Lors de la vente d’un matériel d’occasion, l’agriculteur prend la position de vendeur. Dès que l’annonce est publiée, les obligations commencent.

- Tout d’abord la photo et la description doivent correspondre au matériel à vendre.

- D’autre part, l’agriculteur est soumis à l’obligation d’information, il doit donc informer l’acheteur des caractéristiques du matériel (l’âge, le nombre d’heures…). Comme pour un matériel neuf, il est judicieux de rédiger un bon de commande précis.

- Si le matériel est vendu à un autre agriculteur, il doit être conforme aux normes de sécurité. Pour cela, il faut remettre à l’acheteur un certificat établi par le vendeur ou celui remis par le constructeur.
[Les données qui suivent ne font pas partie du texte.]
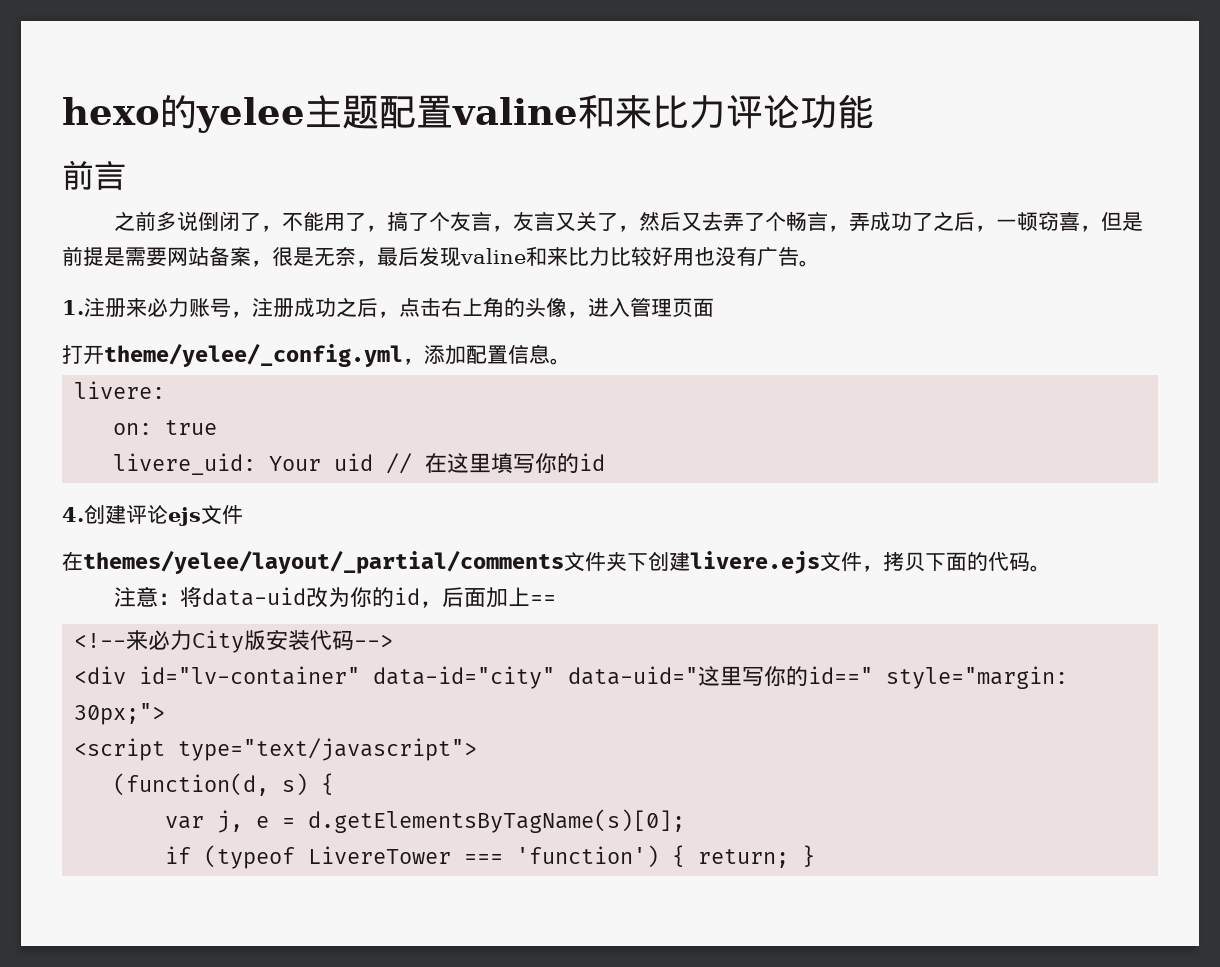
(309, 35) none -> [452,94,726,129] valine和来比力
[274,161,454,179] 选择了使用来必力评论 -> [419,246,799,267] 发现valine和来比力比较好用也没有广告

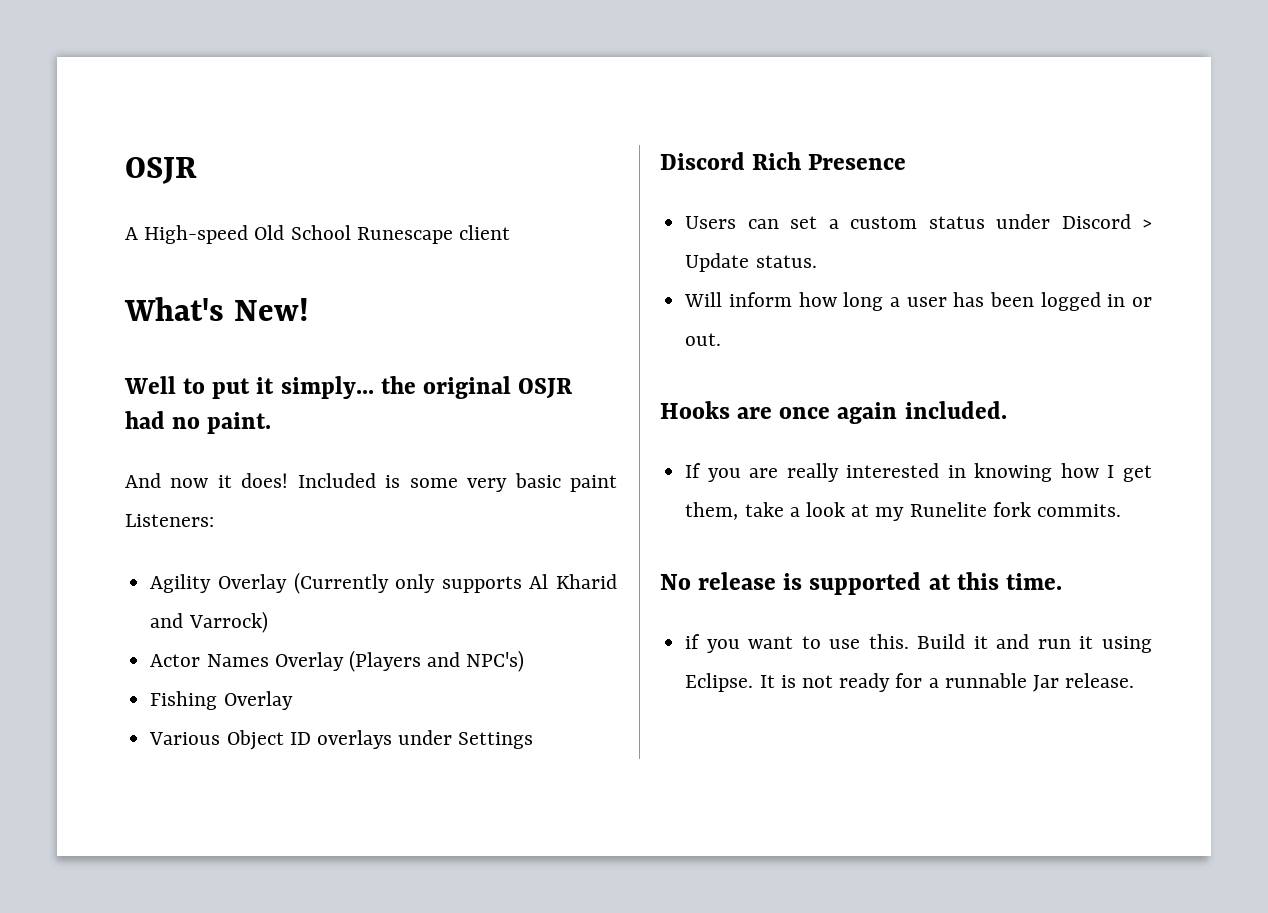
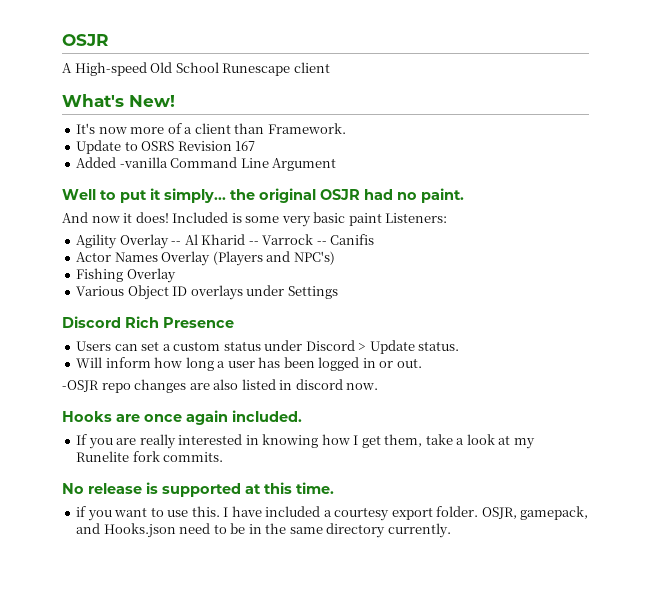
(309, 309) none -> [76,123,346,134] [76,140,256,154] [76,157,337,171] // It's now more of a client than Framework. // Update to OSRS Revision 167 // Added -vanilla Command Line Argument
[293,572,617,594] [150,611,268,633] (Currently only supports Al Kharid and Varrock) -> [171,234,375,245] -- Al Kharid -- Varrock -- Canifis
(722, 339) none -> [62,379,379,393] // -OSJR repo changes are also listed in discord now.
[917,634,1152,653] [685,673,1135,692] Build it and run it using Eclipse. It is not ready for a runnable Jar release. -> [223,506,589,521] [76,523,451,538] I have included a courtesy export folder. OSJR, gamepack, and Hooks.json need to be in the same directory currently.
Il est possible de se défaire de cette obligation en mentionnant sur le bon de commande ou sur la facture « matériel vendu en l’état » ou « matériel vendu pour destruction » ou encore « matériel vendu pour pièces ». Dans ce cas, le prix doit être cohérent. « Pour se séparer d’un matériel non conforme aux règles de sécurité, il est plus simple de le vendre à un concessionnaire », préconise Sylvain Deseau, conseiller agroéquipement à la chambre d’agriculture du Loiret.

- Si le matériel vendu ne respecte pas la réglementation routière et n’est donc pas homologué, il vaut mieux le préciser sur le bon de commande.

Les démarches en cas de litige

Livraison non conforme, vice apparent ou caché, matériel non conforme à l’usage, matériel non réparé… quel que soit le préjudice, il est bon de se questionner sur ses conséquences réelles du dysfonctionnement constaté, avant de se lancer dans des démarches. « Avant d’envisager une procédure judiciaire, la procédure à l’amiable est à privilégier, explique Jean-Michel Sintive, expert automobile au cabinet Lemaire. 80 % des litiges se résolvent de cette façon. » Pour figer la date du premier échange, il faut signaler le problème à la partie adverse par courrier recommandé avec accusé de réception. Une prise de rendez-vous pour essayer de trouver un terrain d’entente peut être envisagée. Si ce premier échange n’aboutit pas, la procédure à l’amiable peut se poursuivre avec un cadre plus juridique. Avant tout, il est bon de savoir qu’il faudra apporter des preuves de ce qu’on reproche et que tout ce qui n’a pas été écrit ne pourra pas être réclamé. Il peut être judicieux de contacter son assurance car l’agriculteur bénéficie peut-être d’une protection juridique, ce qui évite de prendre en charge les frais liés à cette démarche. Ensuite, chaque partie doit être représentée par un expert en matériel agricole habilité. Il va dans un premier temps faire l’état du préjudice ainsi que son origine. Afin de figer la situation, le propriétaire doit conserver le matériel en l’état. Si son usage est incontournable, l’expert peut demander le passage d’un huissier pour qu’il effectue un constat dès le démarrage de la procédure. Les deux experts et l’ensemble des parties se rencontrent ensuite pour tenter de trouver un accord amiable. À l’issue de cette réunion, un procès-verbal est rédigé et si un accord est trouvé, un protocole d’accord est établi. Au contraire, si aucun accord n’est trouvé, l’ensemble des parties devra se tourner vers le recours judiciaire avec un avocat.